Despite the high list price of Lyfgenia, bluebird has signed a large reimbursement deal for the sickle cell disease (SCD) gene therapy less than a week after its FDA approval.

The outcomes-based agreement bluebird reached for Lyfgenia is with an organization that covers about 100 million people in the U.S., the gene therapy specialist said in a securities filing (PDF) Thursday. That’s nearly a third of the country’s entire population, which is estimated at 335 million.

For Lyfgenia, bluebird is offering an outcomes-based framework that tracks treatment results for three years and offers rebates if a patient is hospitalized because of a painful episode of vaso-occlusion, which is a common complication of SCD.

The deal marks Lyfgenia’s first coverage agreement. A bluebird spokesperson declined to disclose more details of the contract for competitive reasons.

Meanwhile, the speed of this deal underscores that payers recognize the value of the therapy and that they’re ready to support access, bluebird’s spokesperson said.

The deal could ease some concerns over the $3.1 million wholesale acquisition cost bluebird placed on Lyfgenia. That list price is about 40% higher than Vertex and CRISPR Therapeutics’ rival SCD gene therapy Casgevy. The two treatments were simultaneously approved by the FDA on Friday, Dec. 8.

When those price tags came out last week, analysts suggested that bluebird would face payer pushback, leading to lower adoption compared with its competitor.

In response, bluebird’s chief commercial & operating officer, Tom Klima, said the company was confident in its value-based approach in deciding Lyfgenia’s price. The company considered the positive impact of a potentially curative therapy for a devastating disease on the healthcare system and patients, he said.

“We took a very heavy feedback approach when it comes to our outcomes-based agreement with payers,” Klima said during an investor call Friday. “And we expect that the outcomes-based agreement would be a key part of the strategy to ensure rapid access and access consistent with our label.”

Since then, researchers offered an update of Lyfgenia’s clinical data at the American Society of Hematology annual meeting over the weekend.
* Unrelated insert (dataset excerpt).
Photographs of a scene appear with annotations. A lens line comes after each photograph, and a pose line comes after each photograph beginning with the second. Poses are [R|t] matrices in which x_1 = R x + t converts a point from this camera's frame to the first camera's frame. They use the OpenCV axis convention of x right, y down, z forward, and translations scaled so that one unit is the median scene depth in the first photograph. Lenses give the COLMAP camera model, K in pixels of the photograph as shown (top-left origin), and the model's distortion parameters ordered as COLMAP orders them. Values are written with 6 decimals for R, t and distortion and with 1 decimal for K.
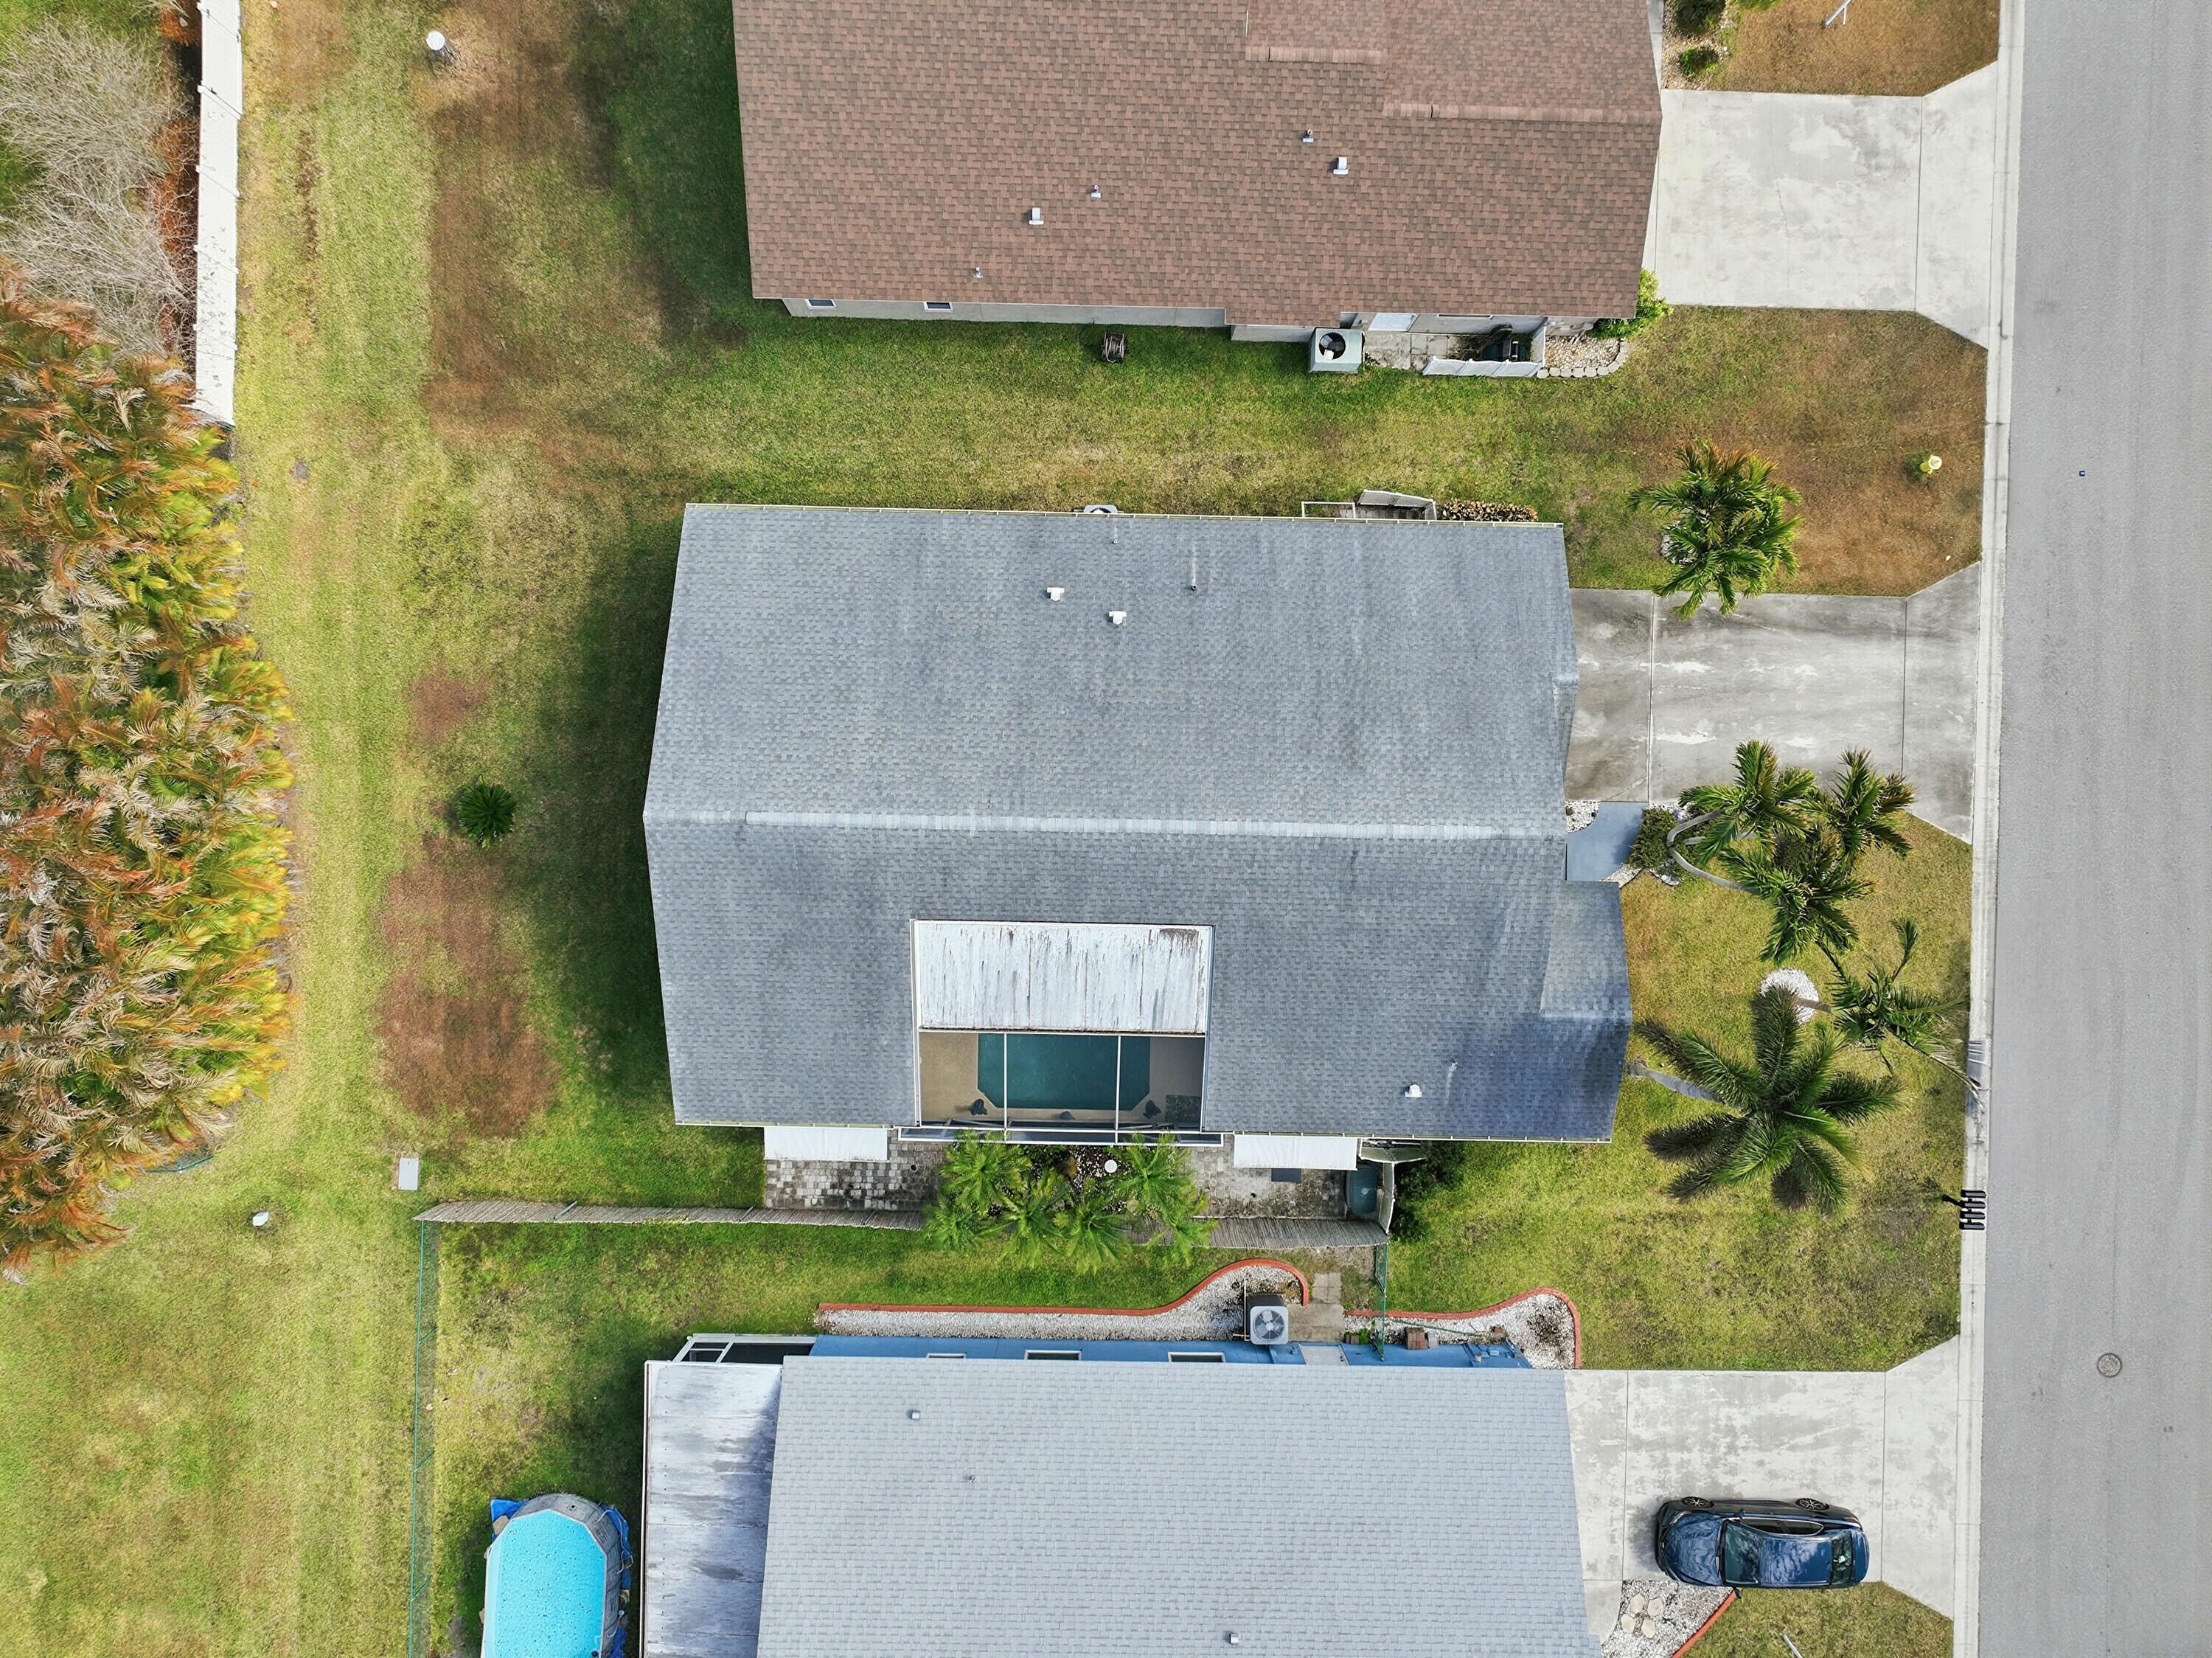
lens RADIAL K [[1550.5, 0, 1100.6], [0, 1550.5, 827.3], [0, 0, 1]] dist [0.000057, 0.012654]
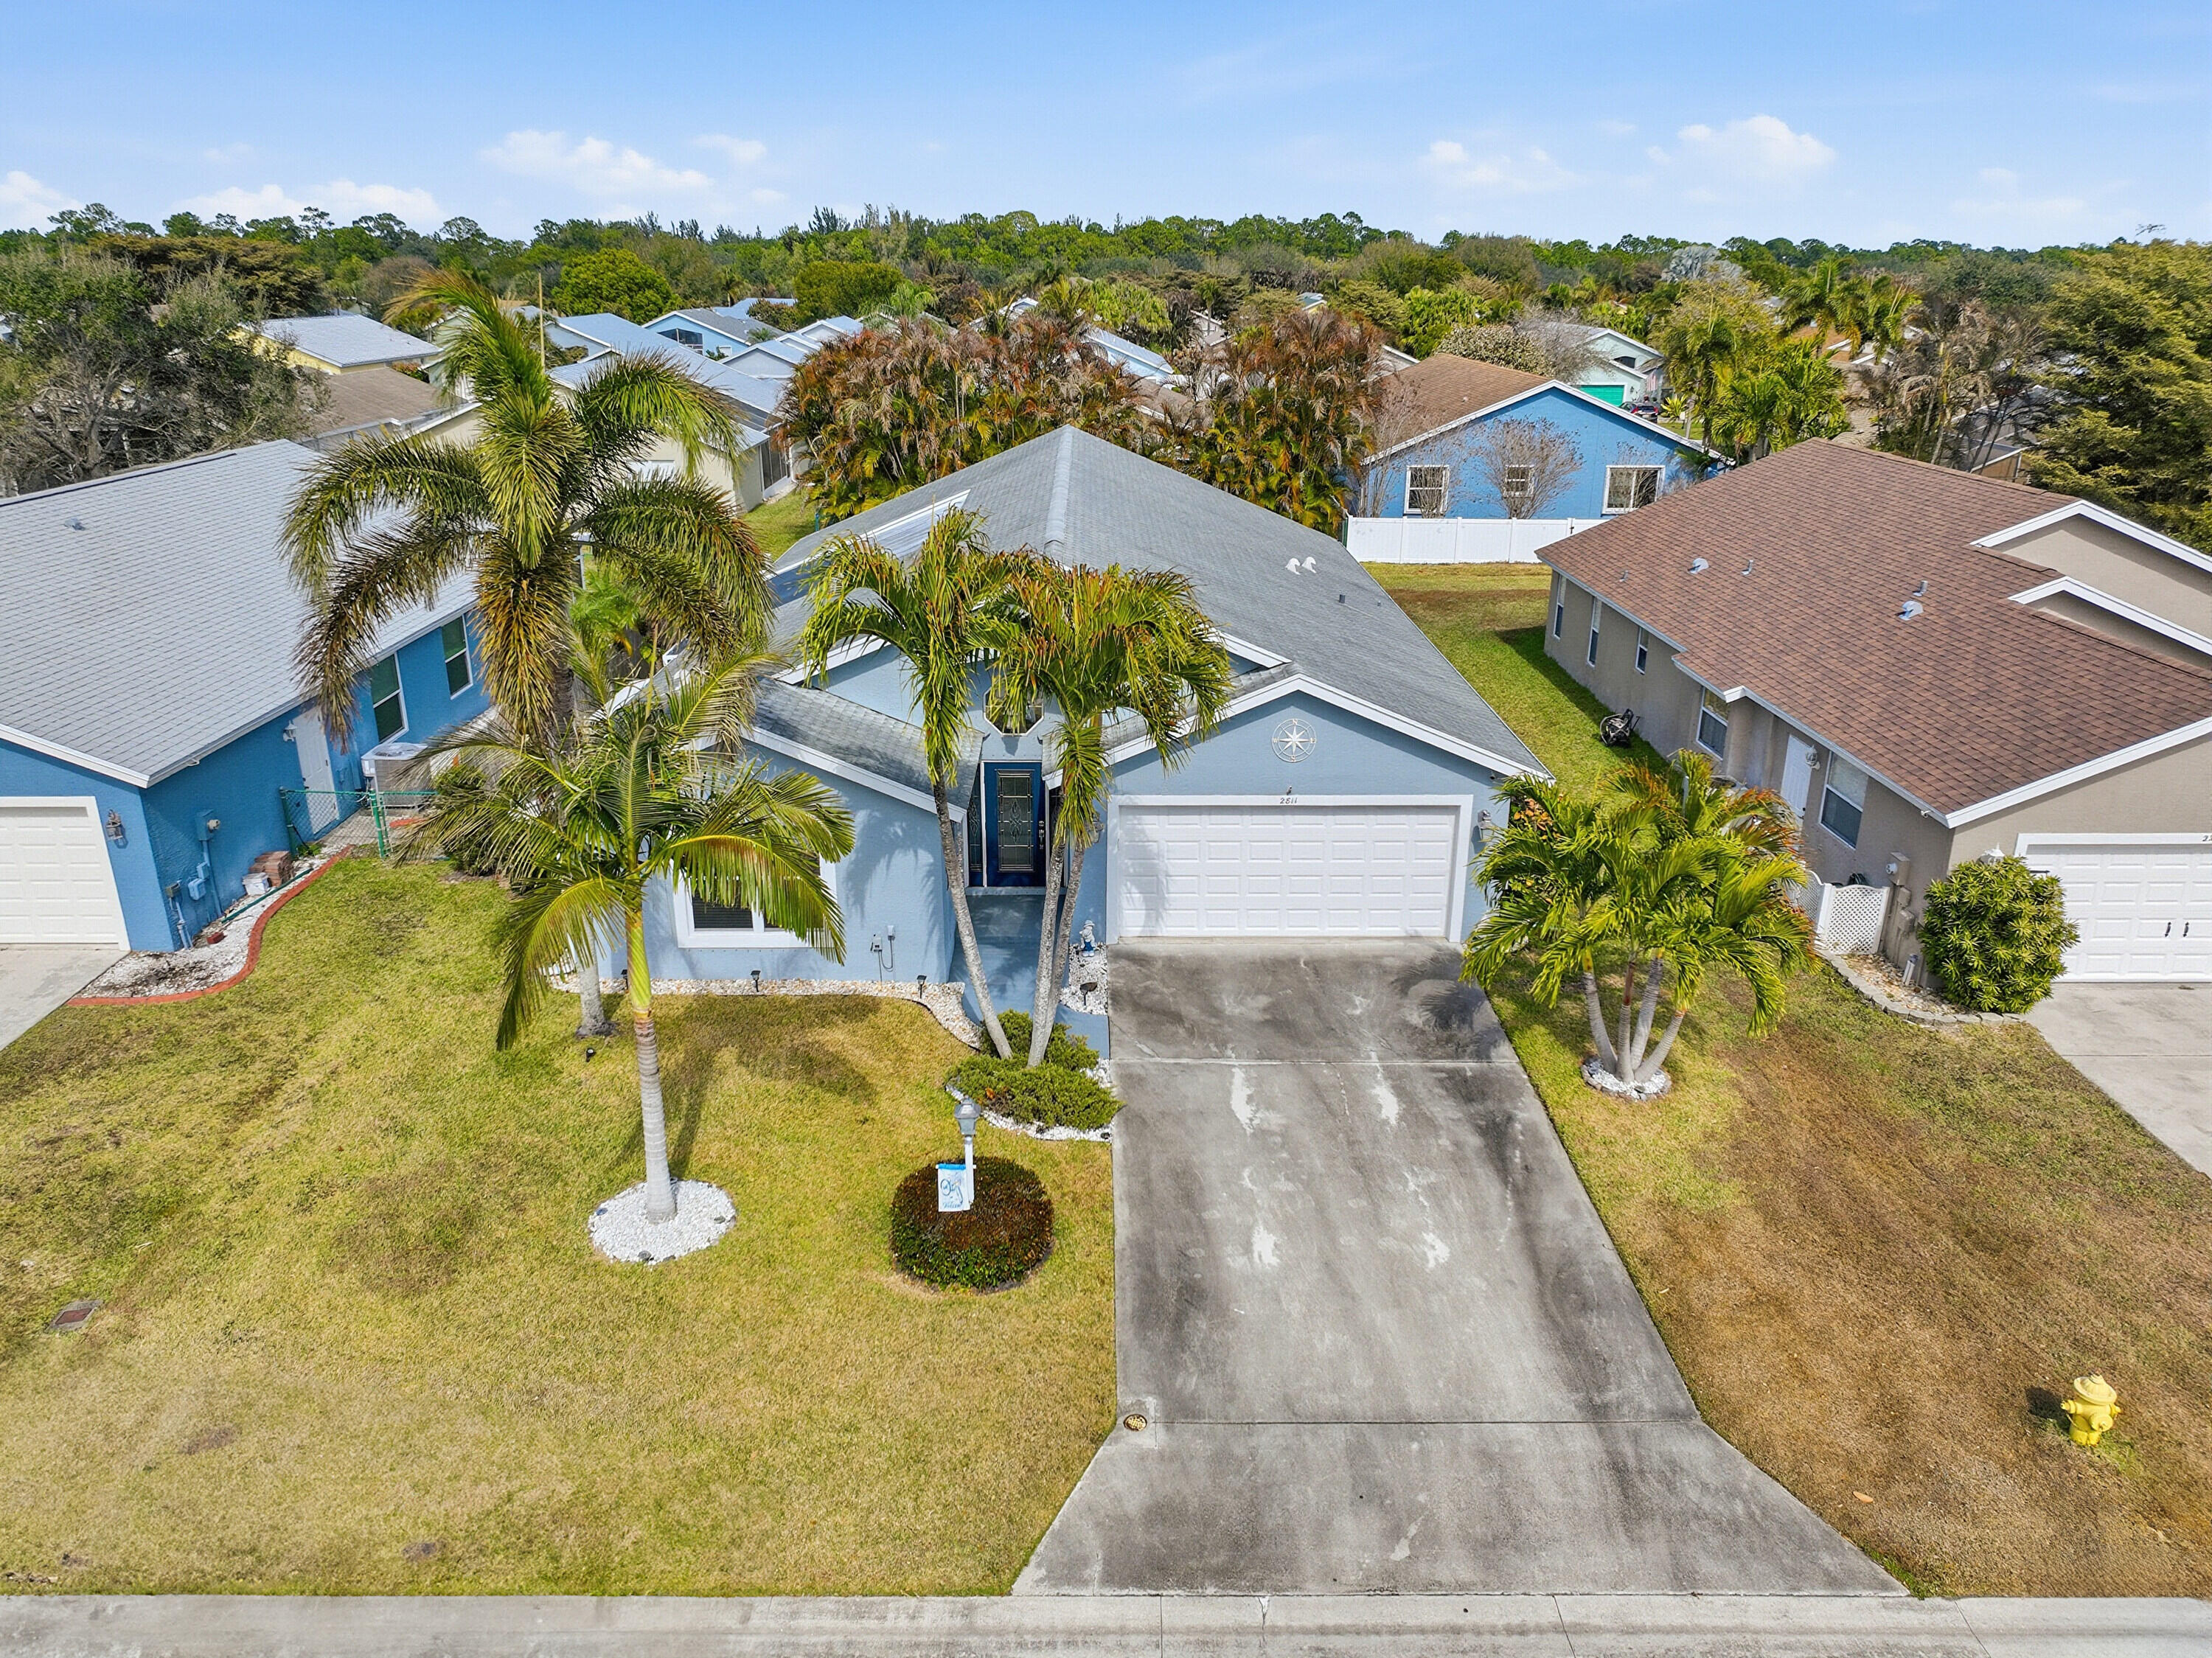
lens RADIAL K [[1550.2, 0, 1101.5], [0, 1550.2, 826.7], [0, 0, 1]] dist [0.000057, 0.012654]
pose [[0.030157, 0.331940, -0.942818, 0.822199], [-0.999477, -0.000966, -0.032310, 0.003058], [-0.011636, 0.943300, 0.331738, 0.764519]]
Among 34 evaluable patients, 32 (94) had complete resolution of severe vaso-occlusive events and 30 (88.2%) had no events whatsoever after a median follow-up of 35.8 months.

Bluebird is in advanced discussions with other large commercial payers and more than 15 Medicaid agencies, which together cover 80% of the U.S.’ SCD population, the company said Thursday.

The bluebird spokesperson couldn’t offer a timeline as to when the company could finish those talks, pointing out that each payer has its internal pace and that medical exceptions are common practice before a formal agreement.

Despite the gap in list prices, a J.P. Morgan team led by Eric Joseph said it expects that bluebird and Vertex will offer similar post-discount net prices through contracting with treatment centers.

Bluebird expects cell collection for the first Lyfgenia patients to begin in the first quarter of 2024. The company expects 85 to 105 cell collections in 2024 across its three commercial products, including beta thalassemia therapy Zynteglo and cerebral adrenoleukodystrophy treatment Skysona, it said Thursday. All three gene therapies carry list prices of around $3 million.